The inventory.config file contains rules that automatically generate groups based on those attributes. For example, it looks for the key role and creates a group named app_tomcat.

3. Variable Precedence

Ansible merges variables in a specific order of precedence. We structure our variables to take advantage of this:

  1. roles/defaults/main.yml: The absolute baseline. Sane defaults that apply if nothing else is defined.
  2. inventory/<env>/group_vars/all.yml: Base variables for the entire environment (e.g., the corporate DNS servers).
  3. inventory/<env>/group_vars/<group_name>.yml: Variables specific to a group of servers (e.g., app_tomcat.yml defines the JVM heap size for all tomcat servers). These override all.yml.
  4. inventory/<env>/host_vars/<hostname>.yml: Variables specific to a single machine. These win against all group variables.

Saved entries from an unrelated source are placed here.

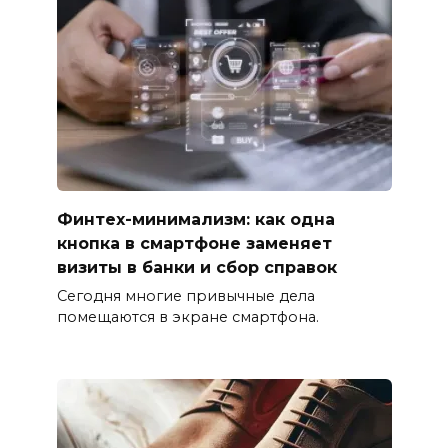
Финтех-минимализм: как одна
кнопка в смартфоне заменяет
визиты в банки и сбор справок
Сегодня многие привычные дела
помещаются в экране смартфона.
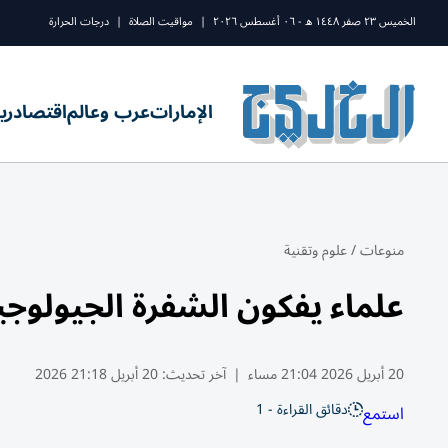
الخميس ٢٣ صفر ١٤٤٨ ه - ٠٦ أغسطس ٢٠٢٦
|
مواقيت الصلاة
|
درجات الحرارة
الإمارات
عرب وعالم
اقتصاد
ري
منوعات
/
علوم وتقنية
علماء يفكون الشفرة الجيولوجية
20 أبريل 2026 21:04 مساء
|
آخر تحديث:
20 أبريل 21:18 2026
دقائق القراءة - 1
استمع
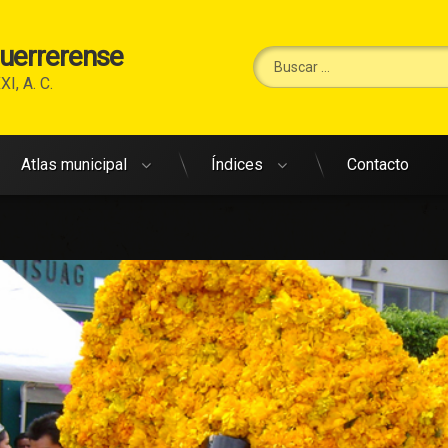
Guerrerense
Buscar:
XI, A. C.
Atlas municipal
Índices
Contacto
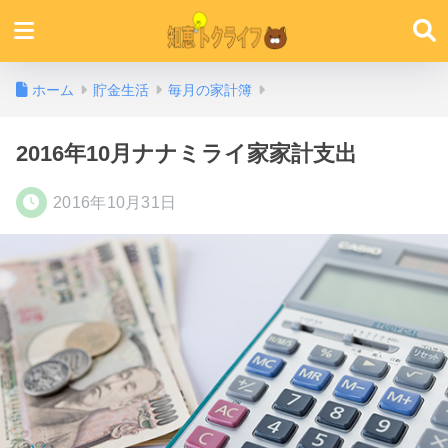
ホーム
貯金生活
毎月の家計簿
2016年10月ナナミライ家家計支出
2016年10月31日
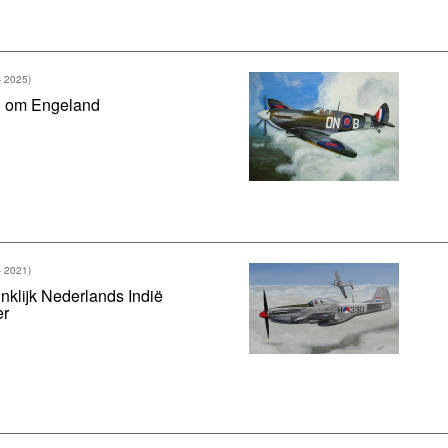
- 2025)
g om Engeland
- 2021)
nklijk Nederlands Indië
er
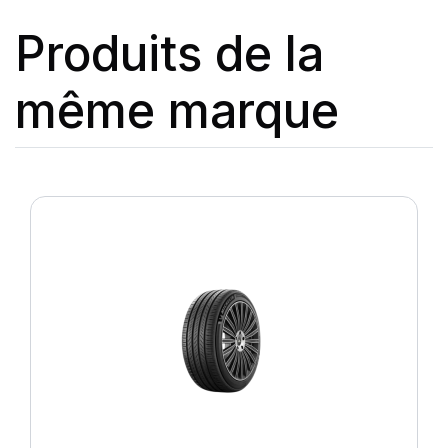
Produits de la
même marque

This architecture reduces human error, makes the repository easier to navigate, and ensures that your infrastructure is truly defined by data (hosts.yml) rather than complex manual groupings.

Architecture Diagram

Infrastructure as Code: Structuring Ansible Repositories execution diagram

This diagram supports Infrastructure as Code: Structuring Ansible Repositories and highlights where controls, validation, and ownership boundaries sit in the workflow.

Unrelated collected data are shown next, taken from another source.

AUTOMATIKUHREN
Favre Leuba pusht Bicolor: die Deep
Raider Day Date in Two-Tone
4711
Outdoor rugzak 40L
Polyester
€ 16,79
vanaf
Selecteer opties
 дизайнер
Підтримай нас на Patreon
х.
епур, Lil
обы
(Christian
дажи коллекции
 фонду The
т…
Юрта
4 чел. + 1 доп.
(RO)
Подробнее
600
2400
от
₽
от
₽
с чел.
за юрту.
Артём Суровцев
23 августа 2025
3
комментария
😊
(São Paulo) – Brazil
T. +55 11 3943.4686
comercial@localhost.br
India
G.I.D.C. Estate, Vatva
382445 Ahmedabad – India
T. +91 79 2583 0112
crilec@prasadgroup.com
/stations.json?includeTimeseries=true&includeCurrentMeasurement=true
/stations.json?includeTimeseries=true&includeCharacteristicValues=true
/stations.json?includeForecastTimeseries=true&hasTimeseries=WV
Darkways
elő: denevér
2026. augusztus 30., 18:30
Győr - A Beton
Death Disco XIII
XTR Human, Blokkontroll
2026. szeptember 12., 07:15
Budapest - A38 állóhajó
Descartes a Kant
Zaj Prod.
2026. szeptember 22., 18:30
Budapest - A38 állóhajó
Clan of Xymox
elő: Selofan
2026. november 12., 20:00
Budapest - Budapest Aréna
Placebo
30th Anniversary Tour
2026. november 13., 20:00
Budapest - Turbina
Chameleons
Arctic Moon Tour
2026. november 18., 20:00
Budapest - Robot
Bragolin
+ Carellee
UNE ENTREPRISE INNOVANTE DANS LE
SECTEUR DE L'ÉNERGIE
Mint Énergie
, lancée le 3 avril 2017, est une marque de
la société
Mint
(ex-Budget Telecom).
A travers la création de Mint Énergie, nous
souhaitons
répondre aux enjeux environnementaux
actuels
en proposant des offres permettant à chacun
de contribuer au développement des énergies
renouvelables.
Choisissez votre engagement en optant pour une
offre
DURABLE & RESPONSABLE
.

Post-Specific Engineering Lens

For this post, the primary objective is: Increase automation reliability and reduce human variance.

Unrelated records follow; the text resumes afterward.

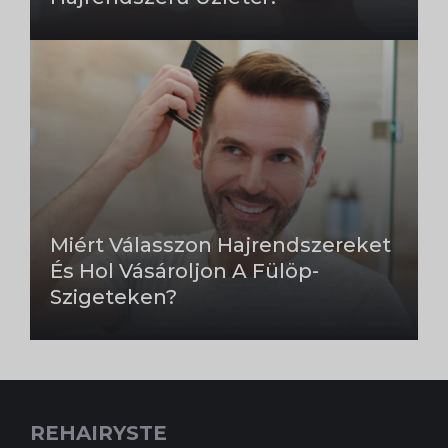
Miért Válasszon Hajrendszereket
És Hol Vásároljon A Fülöp-
Szigeteken?
REHAIRYSTE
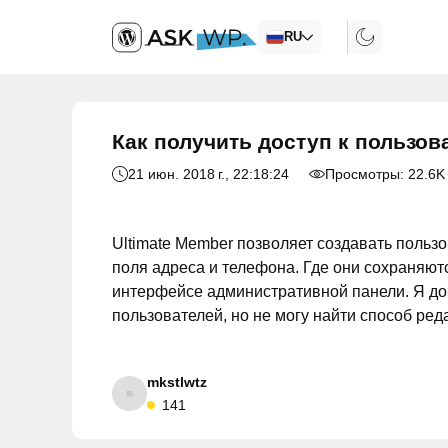
RU
Как получить доступ к пользов
21 июн. 2018 г.
, 22:18:24
Просмотры:
22.6K
Ultimate Member позволяет создавать польз
поля адреса и телефона. Где они сохраняют
интерфейсе административной панели. Я доб
пользователей, но не могу найти способ ред
mkstlwtz
141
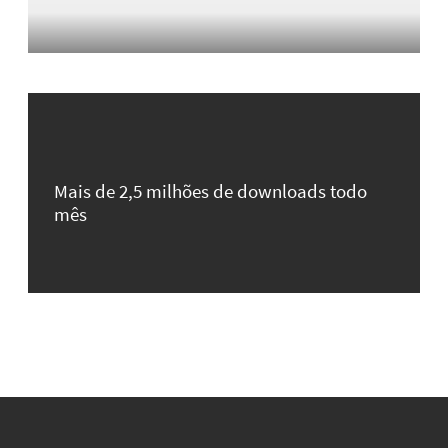
Mais de 2,5 milhões de downloads todo
mês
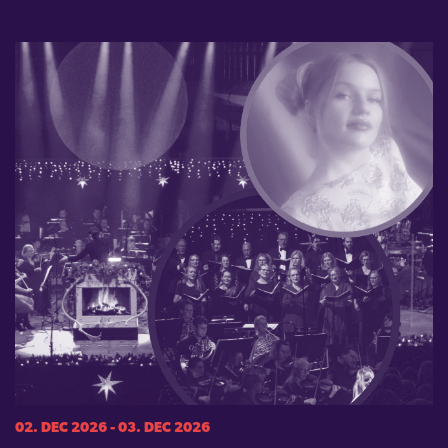
02. DEC 2026 - 03. DEC 2026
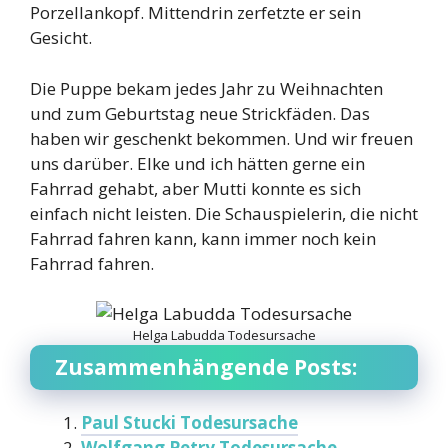
Porzellankopf. Mittendrin zerfetzte er sein
Gesicht.
Die Puppe bekam jedes Jahr zu Weihnachten
und zum Geburtstag neue Strickfäden. Das
haben wir geschenkt bekommen. Und wir freuen
uns darüber. Elke und ich hätten gerne ein
Fahrrad gehabt, aber Mutti konnte es sich
einfach nicht leisten. Die Schauspielerin, die nicht
Fahrrad fahren kann, kann immer noch kein
Fahrrad fahren.
Helga Labudda Todesursache
Zusammenhängende Posts:
Paul Stucki Todesursache
Wolfgang Petry Todesursache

Implementation decisions for this case

  • Chose a staged approach centered on ansible to avoid high-blast-radius rollouts.
  • Used iac checkpoints to make regressions observable before full rollout.
  • Treated devops documentation as part of delivery, not a post-task artifact.

Practical command path

These are representative execution checkpoints relevant to this post:

ansible-playbook site.yml --limit target --check --diff
ansible-playbook site.yml --limit target
ansible all -m ping -o

Validation Matrix

Validation goalWhat to baselineWhat confirms success
Functional stabilityservice availability, package state, SELinux/firewall posturesystemctl --failed stays empty
Operational safetyrollback ownership + change windowjournalctl -p err -b has no new regressions
Production readinessmonitoring visibility and handoff notescritical endpoint checks pass from at least two network zones

Failure Modes and Mitigations

Failure modeWhy it appears in this type of workMitigation used in this post pattern
Inventory scope errorWrong hosts receive a valid but unintended changeUse explicit host limits and pre-flight host list confirmation
Role variable driftDifferent environments behave inconsistentlyPin defaults and validate required vars in CI
Undocumented manual stepAutomation appears successful but remains incompleteMove manual steps into pre/post tasks with assertions

Recruiter-Readable Impact Summary

  • Scope: deliver Linux platform changes with controlled blast radius.
  • Execution quality: guarded by staged checks and explicit rollback triggers.
  • Outcome signal: repeatable implementation that can be handed over without hidden steps.